Князь Андрей слушал рассказ об открытии государственного совета, которого он ожидал с таким нетерпением и которому приписывал такую важность, и удивлялся, что событие это теперь, когда оно совершилось, не только не трогало его, но представлялось ему более чем ничтожным. Он с тихой насмешкой слушал восторженный рассказ Бицкого. Самая простая мысль приходила ему в голову: «Какое дело мне и Бицкому, какое дело нам до того, что государю угодно было сказать в совете! Разве всё это может сделать меня счастливее и лучше?»

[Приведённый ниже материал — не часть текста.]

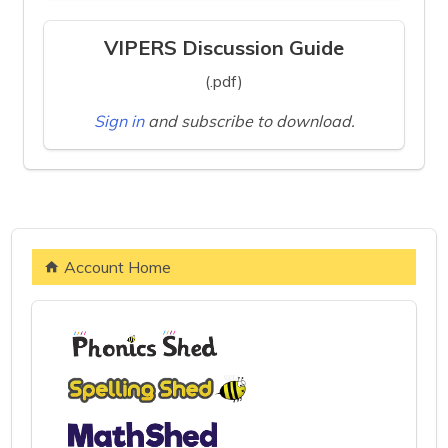
VIPERS Discussion Guide
(.pdf)
Sign in
and subscribe to download.
Account Home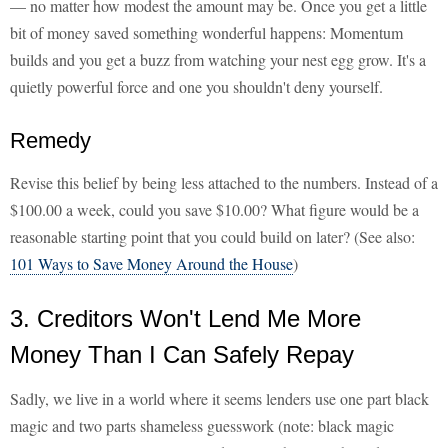
— no matter how modest the amount may be. Once you get a little
bit of money saved something wonderful happens: Momentum
builds and you get a buzz from watching your nest egg grow. It's a
quietly powerful force and one you shouldn't deny yourself.
Remedy
Revise this belief by being less attached to the numbers. Instead of a
$100.00 a week, could you save $10.00? What figure would be a
reasonable starting point that you could build on later? (See also:
101 Ways to Save Money Around the House
)
3. Creditors Won't Lend Me More
Money Than I Can Safely Repay
Sadly, we live in a world where it seems lenders use one part black
magic and two parts shameless guesswork (note: black magic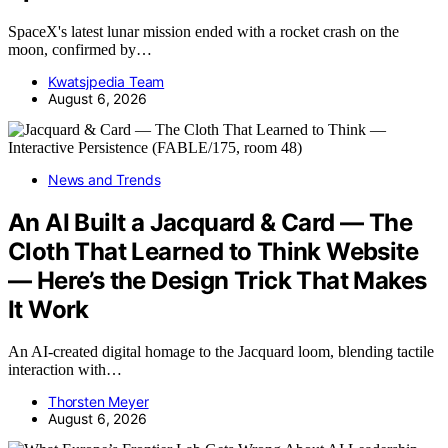
SpaceX's latest lunar mission ended with a rocket crash on the
moon, confirmed by…
Kwatsjpedia Team
August 6, 2026
News and Trends
An AI Built a Jacquard & Card — The
Cloth That Learned to Think Website
— Here’s the Design Trick That Makes
It Work
An AI-created digital homage to the Jacquard loom, blending tactile
interaction with…
Thorsten Meyer
August 6, 2026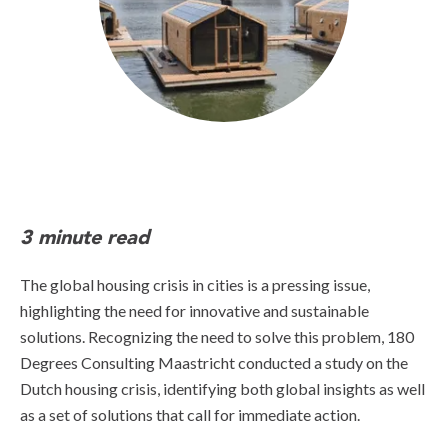
3 minute read
The global housing crisis in cities is a pressing issue,
highlighting the need for innovative and sustainable
solutions. Recognizing the need to solve this problem, 180
Degrees Consulting Maastricht conducted a study on the
Dutch housing crisis, identifying both global insights as well
as a set of solutions that call for immediate action.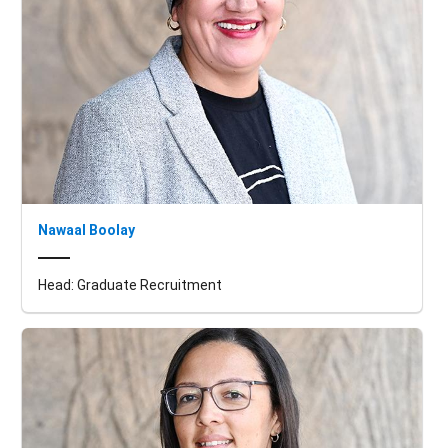
Nawaal Boolay
Head: Graduate Recruitment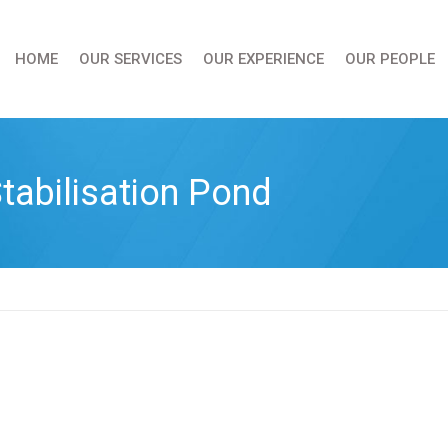
HOME
OUR SERVICES
OUR EXPERIENCE
OUR PEOPLE
tabilisation Pond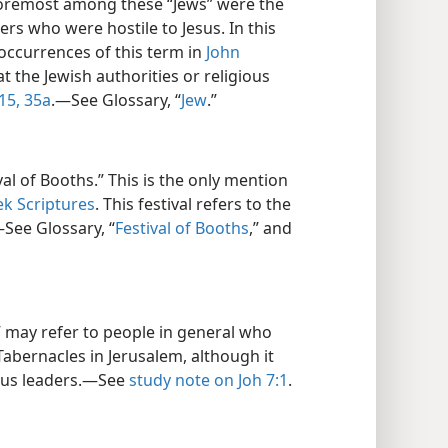
Foremost among these “Jews” were the
ers who were hostile to Jesus. In this
occurrences of this term in
John
at the Jewish authorities or religious
15,
35a
.​—See Glossary, “
Jew
.”
al of Booths.” This is the only mention
ek Scriptures
. This festival refers to the
—See Glossary, “
Festival of Booths
,” and
 may refer to people in general who
Tabernacles in Jerusalem, although it
ious leaders.​—See
study note on Joh 7:1
.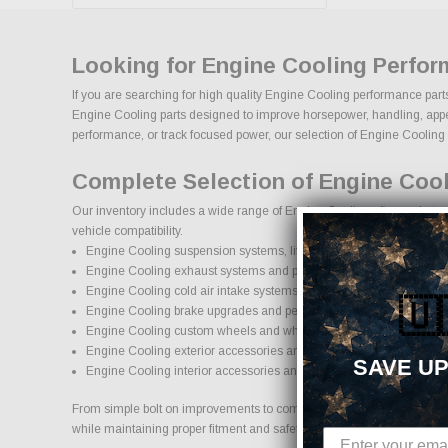
Looking for Engine Cooling Perfor
If you are searching for high quality Engine Cooling performance parts
Engine Cooling parts designed to improve horsepower, handling, appearan
performance, or track focused power, our selection of Engine Cooling upg
Complete Selection of Engine Coo
Our inventory includes a wide range of Engine Cooling aftermarket par
vehicle compatibility.
Engine Cooling suspension systems, lift kits, and lowering kits
Engine Cooling exhaust systems and performance components
Engine Cooling cold air intake systems and engine upgrades
🇺
Engine Cooling brake upgrades and performance braking compon
Engine Cooling custom wheels and wheel and tire packages
Engine Cooling exterior accessories and styling upgrades
SAVE UP
Engine Cooling interior accessories and protection products
From simple bolt on improvements to complete performance transformat
while maintaining proper fitment and safety standards.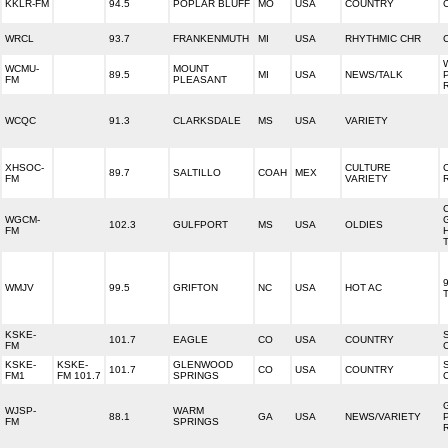
KKLR-FM
94.5
POPLAR BLUFF
MO
USA
COUNTRY
WRCL
93.7
FRANKENMUTH
MI
USA
RHYTHMIC CHR
WCMU-
MOUNT
89.5
MI
USA
NEWS/TALK
FM
PLEASANT
WCQC
91.3
CLARKSDALE
MS
USA
VARIETY
XHSOC-
CULTURE
89.7
SALTILLO
COAH
MEX
FM
VARIETY
WGCM-
102.3
GULFPORT
MS
USA
OLDIES
FM
9
WMJV
99.5
GRIFTON
NC
USA
HOT AC
KSKE-
101.7
EAGLE
CO
USA
COUNTRY
FM
KSKE-
KSKE-
GLENWOOD
101.7
CO
USA
COUNTRY
FM1
FM 101.7
SPRINGS
WJSP-
WARM
88.1
GA
USA
NEWS/VARIETY
FM
SPRINGS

И это простое рассуждение вдруг уничтожило для князя Андрея весь прежний интерес совершаемых преобразований. В этот же день князь Андрей должен был обедать у Сперанского «en petit comite«, [в маленьком собрании,] как ему сказал хозяин, приглашая его. Обед этот в семейном и дружеском кругу человека, которым он так восхищался, прежде очень интересовал князя Андрея, тем более что до сих пор он не видал Сперанского в его домашнем быту; но теперь ему не хотелось ехать.
В назначенный час обеда, однако, князь Андрей уже входил в собственный, небольшой дом Сперанского у Таврического сада. В паркетной столовой небольшого домика, отличавшегося необыкновенной чистотой (напоминающей монашескую чистоту) князь Андрей, несколько опоздавший, уже нашел в пять часов собравшееся всё общество этого petit comite, интимных знакомых Сперанского. Дам не было никого кроме маленькой дочери Сперанского (с длинным лицом, похожим на отца) и ее гувернантки. Гости были Жерве, Магницкий и Столыпин. Еще из передней князь Андрей услыхал громкие голоса и звонкий, отчетливый хохот – хохот, похожий на тот, каким смеются на сцене. Кто то голосом, похожим на голос Сперанского, отчетливо отбивал: ха… ха… ха… Князь Андрей никогда не слыхал смеха Сперанского, и этот звонкий, тонкий смех государственного человека странно поразил его.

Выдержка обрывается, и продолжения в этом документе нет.